Well, the post stated they would eventually remove the option, but I don't know if they ever did. In any case, I forgot that Apple uses the clang compiler front end these days so I don't think that post applies in this case after all.
Thanks for the explanation. That makes sense. In many contexts that would be advantageous. In regards to charms people have used infinite edge to justify how great the feature is and easy for users to access because of it (and by no means am I suggesting you are one of those people or that you even like the charms implementation). What they overlook is the mouse actions after the target has been hit and how easy it is to slide off the charms bar while moving up or down the bar which causes the bar to disappear. So again in the right context infinite edge makes sense.
I find the right corner then down the side gesture for the charms bar awkward, yet the left corner and down for the metro window list isn't too bad. I'm guessing left-handers would find the opposite is true.
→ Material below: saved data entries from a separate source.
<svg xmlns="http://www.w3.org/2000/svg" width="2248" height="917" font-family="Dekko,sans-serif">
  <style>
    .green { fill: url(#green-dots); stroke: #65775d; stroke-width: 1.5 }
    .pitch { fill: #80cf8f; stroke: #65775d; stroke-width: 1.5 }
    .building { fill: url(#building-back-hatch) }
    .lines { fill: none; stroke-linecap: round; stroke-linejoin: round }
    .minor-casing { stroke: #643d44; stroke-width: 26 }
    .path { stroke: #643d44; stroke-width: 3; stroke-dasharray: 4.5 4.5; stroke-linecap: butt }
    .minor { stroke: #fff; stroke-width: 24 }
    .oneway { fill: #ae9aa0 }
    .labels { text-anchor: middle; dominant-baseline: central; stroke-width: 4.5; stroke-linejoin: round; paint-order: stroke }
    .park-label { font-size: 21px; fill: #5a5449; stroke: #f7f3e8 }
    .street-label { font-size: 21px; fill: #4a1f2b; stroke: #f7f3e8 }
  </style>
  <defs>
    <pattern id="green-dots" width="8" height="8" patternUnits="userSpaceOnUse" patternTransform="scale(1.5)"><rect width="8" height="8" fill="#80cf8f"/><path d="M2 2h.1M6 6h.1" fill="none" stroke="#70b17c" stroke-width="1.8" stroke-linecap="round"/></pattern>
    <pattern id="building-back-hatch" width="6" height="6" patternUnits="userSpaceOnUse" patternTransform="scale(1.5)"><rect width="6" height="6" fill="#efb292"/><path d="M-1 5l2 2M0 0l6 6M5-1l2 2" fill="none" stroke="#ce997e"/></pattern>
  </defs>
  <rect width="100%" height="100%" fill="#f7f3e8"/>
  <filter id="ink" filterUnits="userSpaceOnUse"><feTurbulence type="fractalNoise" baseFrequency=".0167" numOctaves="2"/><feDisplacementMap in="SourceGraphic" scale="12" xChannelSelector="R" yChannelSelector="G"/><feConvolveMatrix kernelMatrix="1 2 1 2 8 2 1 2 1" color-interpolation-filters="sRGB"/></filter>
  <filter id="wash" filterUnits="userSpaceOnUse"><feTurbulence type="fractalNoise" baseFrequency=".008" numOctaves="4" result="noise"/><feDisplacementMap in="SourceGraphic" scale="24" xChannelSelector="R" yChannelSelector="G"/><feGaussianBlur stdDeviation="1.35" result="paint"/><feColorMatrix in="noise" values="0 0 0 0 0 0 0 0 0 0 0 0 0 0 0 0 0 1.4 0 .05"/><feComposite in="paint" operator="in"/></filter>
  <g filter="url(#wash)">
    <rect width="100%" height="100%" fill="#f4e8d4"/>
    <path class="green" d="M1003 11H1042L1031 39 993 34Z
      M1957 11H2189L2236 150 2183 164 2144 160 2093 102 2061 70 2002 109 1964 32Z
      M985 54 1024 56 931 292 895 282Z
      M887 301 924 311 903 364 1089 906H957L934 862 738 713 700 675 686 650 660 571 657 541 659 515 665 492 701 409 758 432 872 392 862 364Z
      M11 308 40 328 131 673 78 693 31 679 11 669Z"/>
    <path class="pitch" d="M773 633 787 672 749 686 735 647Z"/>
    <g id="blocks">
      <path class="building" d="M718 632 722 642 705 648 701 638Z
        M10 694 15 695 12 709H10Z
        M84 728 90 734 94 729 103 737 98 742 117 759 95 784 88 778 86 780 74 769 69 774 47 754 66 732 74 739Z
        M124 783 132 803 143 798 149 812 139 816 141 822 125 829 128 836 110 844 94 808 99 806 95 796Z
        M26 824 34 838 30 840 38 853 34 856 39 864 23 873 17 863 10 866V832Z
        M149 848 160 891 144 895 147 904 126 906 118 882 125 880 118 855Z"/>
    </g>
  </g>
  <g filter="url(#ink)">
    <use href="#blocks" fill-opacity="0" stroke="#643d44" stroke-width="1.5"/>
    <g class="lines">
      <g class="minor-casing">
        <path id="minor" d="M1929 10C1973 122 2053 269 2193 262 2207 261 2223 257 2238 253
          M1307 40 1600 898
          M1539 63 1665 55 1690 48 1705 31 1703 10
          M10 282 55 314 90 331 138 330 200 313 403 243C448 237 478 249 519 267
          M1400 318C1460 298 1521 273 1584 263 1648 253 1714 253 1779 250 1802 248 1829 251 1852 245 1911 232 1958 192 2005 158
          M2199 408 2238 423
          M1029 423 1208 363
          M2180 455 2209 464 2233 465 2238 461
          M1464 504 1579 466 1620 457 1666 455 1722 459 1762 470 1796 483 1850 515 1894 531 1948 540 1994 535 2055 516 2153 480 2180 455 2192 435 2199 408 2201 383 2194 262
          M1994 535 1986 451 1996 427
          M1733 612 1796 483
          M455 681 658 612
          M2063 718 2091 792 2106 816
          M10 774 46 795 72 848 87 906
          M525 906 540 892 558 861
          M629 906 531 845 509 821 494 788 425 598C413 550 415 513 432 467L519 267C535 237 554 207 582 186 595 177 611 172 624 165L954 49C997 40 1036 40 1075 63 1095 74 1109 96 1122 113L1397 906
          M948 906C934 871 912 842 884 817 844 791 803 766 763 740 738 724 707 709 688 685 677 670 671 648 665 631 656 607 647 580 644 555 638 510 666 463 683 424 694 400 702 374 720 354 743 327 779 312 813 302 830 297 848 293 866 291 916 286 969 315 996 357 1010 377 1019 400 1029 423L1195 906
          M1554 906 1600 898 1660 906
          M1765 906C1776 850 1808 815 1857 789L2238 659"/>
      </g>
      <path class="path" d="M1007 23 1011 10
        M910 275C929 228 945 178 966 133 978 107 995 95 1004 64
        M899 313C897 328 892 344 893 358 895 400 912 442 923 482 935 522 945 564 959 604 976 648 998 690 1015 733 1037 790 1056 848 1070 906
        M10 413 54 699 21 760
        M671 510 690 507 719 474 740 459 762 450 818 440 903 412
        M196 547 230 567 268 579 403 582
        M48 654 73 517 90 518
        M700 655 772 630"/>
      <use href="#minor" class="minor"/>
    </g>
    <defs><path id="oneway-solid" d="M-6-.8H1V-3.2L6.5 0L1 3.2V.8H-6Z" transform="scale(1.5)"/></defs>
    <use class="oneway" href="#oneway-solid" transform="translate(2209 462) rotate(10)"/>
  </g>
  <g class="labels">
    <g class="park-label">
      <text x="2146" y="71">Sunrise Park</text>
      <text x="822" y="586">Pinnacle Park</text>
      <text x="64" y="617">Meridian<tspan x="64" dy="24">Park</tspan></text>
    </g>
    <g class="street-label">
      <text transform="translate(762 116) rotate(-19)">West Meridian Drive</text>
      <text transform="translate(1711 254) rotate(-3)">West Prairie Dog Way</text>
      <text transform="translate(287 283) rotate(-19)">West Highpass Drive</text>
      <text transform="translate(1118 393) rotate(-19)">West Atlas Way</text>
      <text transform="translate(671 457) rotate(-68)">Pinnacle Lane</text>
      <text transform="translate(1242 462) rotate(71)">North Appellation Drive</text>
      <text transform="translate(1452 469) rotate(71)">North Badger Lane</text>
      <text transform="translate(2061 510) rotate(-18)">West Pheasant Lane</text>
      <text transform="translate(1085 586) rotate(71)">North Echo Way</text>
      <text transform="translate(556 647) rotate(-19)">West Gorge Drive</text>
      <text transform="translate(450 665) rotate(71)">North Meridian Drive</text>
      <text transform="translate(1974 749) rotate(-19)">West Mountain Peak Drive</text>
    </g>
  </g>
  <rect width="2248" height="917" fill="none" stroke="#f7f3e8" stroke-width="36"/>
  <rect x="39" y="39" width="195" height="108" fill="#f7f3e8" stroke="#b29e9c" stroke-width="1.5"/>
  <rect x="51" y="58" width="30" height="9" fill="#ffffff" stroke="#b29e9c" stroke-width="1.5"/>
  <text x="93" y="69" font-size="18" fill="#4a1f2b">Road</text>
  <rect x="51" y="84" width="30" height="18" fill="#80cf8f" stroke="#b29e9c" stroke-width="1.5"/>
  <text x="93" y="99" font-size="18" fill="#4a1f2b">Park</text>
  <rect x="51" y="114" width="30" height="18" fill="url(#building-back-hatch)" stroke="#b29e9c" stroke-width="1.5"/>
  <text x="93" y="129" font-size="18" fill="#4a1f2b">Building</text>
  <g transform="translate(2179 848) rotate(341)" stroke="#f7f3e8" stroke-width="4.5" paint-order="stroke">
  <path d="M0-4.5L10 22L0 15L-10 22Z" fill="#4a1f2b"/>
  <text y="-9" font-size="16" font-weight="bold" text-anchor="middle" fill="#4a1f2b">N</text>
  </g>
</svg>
It could also be that I use a thumb trackball and moving down and to the left is easier that down and to the right
Actually, the pixel under your current mouse position (ie: for context menus) is the most valuable.
And personally, I would ditch the charms bar activation by mouse and give the top right corner to some subtle window controls that fade in as you approach them.
-nomerge or -noframemerging depending on the version of IE. Or File->New Session
The usual fail mode for an iOS app in my experience is its sudden disappearance . Annoying, yes. And happens too often with some apps, including Safari. But preferable to locking up your device and requiring a hard reboot.